18.1.12

Ein Turm im Bier

Zur allgemeinen Erheiterung folgt hier ein uraltes Gedicht unseres unvergessenen
Mit-Gründers und langjährigen Turnierleiters Karl Lerch.
rit

Zwei Schach-Haudegen, siegesbewusst,
blitzten gerade nach Herzenslust
und mit verbissener Kampfesgier
die x-te Partie beim y-ten Bier.

Sie achteten ihrer Umgebung kaum,
vergaßen die Zeit im schachlichen Raum;
Gedanken schwirrten in Dimensionen
verworrener Opfer-Kombinationen.

Doch eines vergaßen sie nicht allhier,
den Durst zu löschen mit schäumendem Bier.

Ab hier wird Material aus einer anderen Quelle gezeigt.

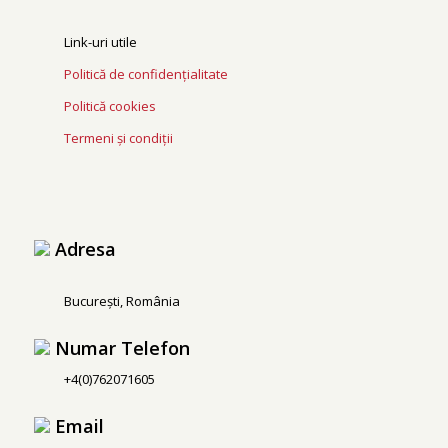
Link-uri utile
Politică de confidențialitate
Politică cookies
Termeni și condiții
Adresa
București, România
Numar Telefon
+4(0)762071605
Email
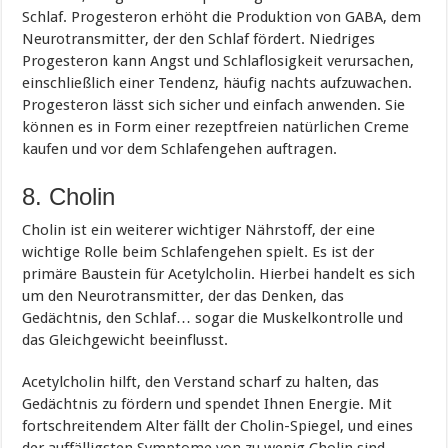
Schlaf. Progesteron erhöht die Produktion von GABA, dem
Neurotransmitter, der den Schlaf fördert. Niedriges
Progesteron kann Angst und Schlaflosigkeit verursachen,
einschließlich einer Tendenz, häufig nachts aufzuwachen.
Progesteron lässt sich sicher und einfach anwenden. Sie
können es in Form einer rezeptfreien natürlichen Creme
kaufen und vor dem Schlafengehen auftragen.
8. Cholin
Cholin ist ein weiterer wichtiger Nährstoff, der eine
wichtige Rolle beim Schlafengehen spielt. Es ist der
primäre Baustein für Acetylcholin. Hierbei handelt es sich
um den Neurotransmitter, der das Denken, das
Gedächtnis, den Schlaf… sogar die Muskelkontrolle und
das Gleichgewicht beeinflusst.
Acetylcholin hilft, den Verstand scharf zu halten, das
Gedächtnis zu fördern und spendet Ihnen Energie. Mit
fortschreitendem Alter fällt der Cholin-Spiegel, und eines
der auffälligsten Symptome von zu wenig Cholin sind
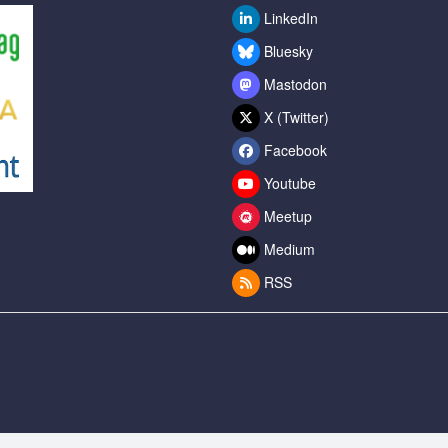
LinkedIn
Bluesky
Mastodon
X (Twitter)
Facebook
Youtube
Meetup
Medium
RSS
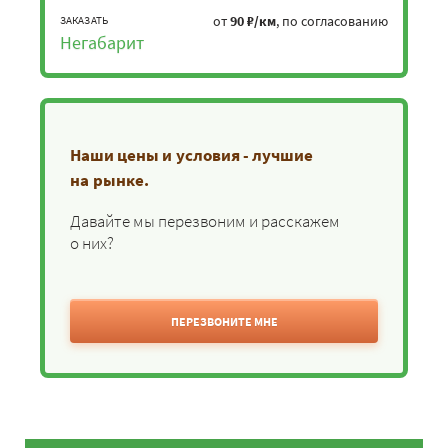
от
90 ₽/км
, по согласованию
ЗАКАЗАТЬ
Негабарит
Наши цены и условия - лучшие
на рынке.
Давайте мы перезвоним и расскажем
о них?
ПЕРЕЗВОНИТЕ МНЕ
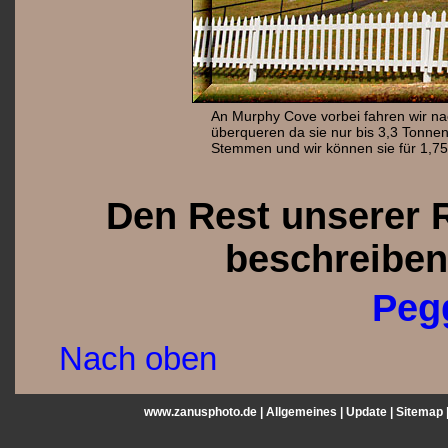
An Murphy Cove vorbei fahren wir nach
überqueren da sie nur bis 3,3 Tonnen
Stemmen und wir können sie für 1,75 $
Den Rest unserer 
beschreiben 
Peg
Nach oben
www.zanusphoto.de |
Allgemeines
|
Update
|
Sitemap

Da geschah es in der x-ten Partie,
-und was dann kam, vergisst man nie-
der eine der Gegner erobert im Sturm
des anderen schwarzen Königs-Turm.

„Komm her alter Rochen, du gehst zu den Sternen!“
Er wollte den Turm vom Brette entfernen;
Doch diesem passierte das Missgeschicke,
im Bierglas zu landen, oh welche Tücke!

Der Turm ist dort munter umhergeschwommen
Und harrte der Dinge, die da noch kommen
Und freut sich des Daseins, bieder und treu,
im frischen hellen Gerstengebräu.

Doch eines passte ihm nicht, oh Graus,
das Bier sog ihm die Schwärze aus.-
Derweilen kreuzten weiter die Degen
Die beiden verbissenen Schach-Strategen.

Als der Kampf vorbei, das Sturmgebraus,
die beiden Strategen sie schnauften aus
vom rauhen Kampfe und suchten Ruh
und wandten sich ganz ihrem Biere zu.

„Wie ist denn das möglich, wer war dieses Schwein,
wie kommt denn der Turm in mein Bier hinein?!“
-so schrie der eine den anderen an-
„Ich hoffe doch nicht, mein lieber Schwan,
dass du dieser Schurke gewesen bist?“

„Ach geh alter Freund, red doch keinen Mist,“
-der andere sprach es mit biederem Grinsen-
„es war doch mein Turm, der ging in die Binsen;
du hattest doch Weiß und nahmst mir den Turm
im Königsflügelflankensturm!“

Die beiden Kämpfer, sie schlossen Frieden,
sie blitzten weiter und waren zufrieden;
im edlen Spiele so ganz versunken -
das geschwärzte Bier wurde auch getrunken.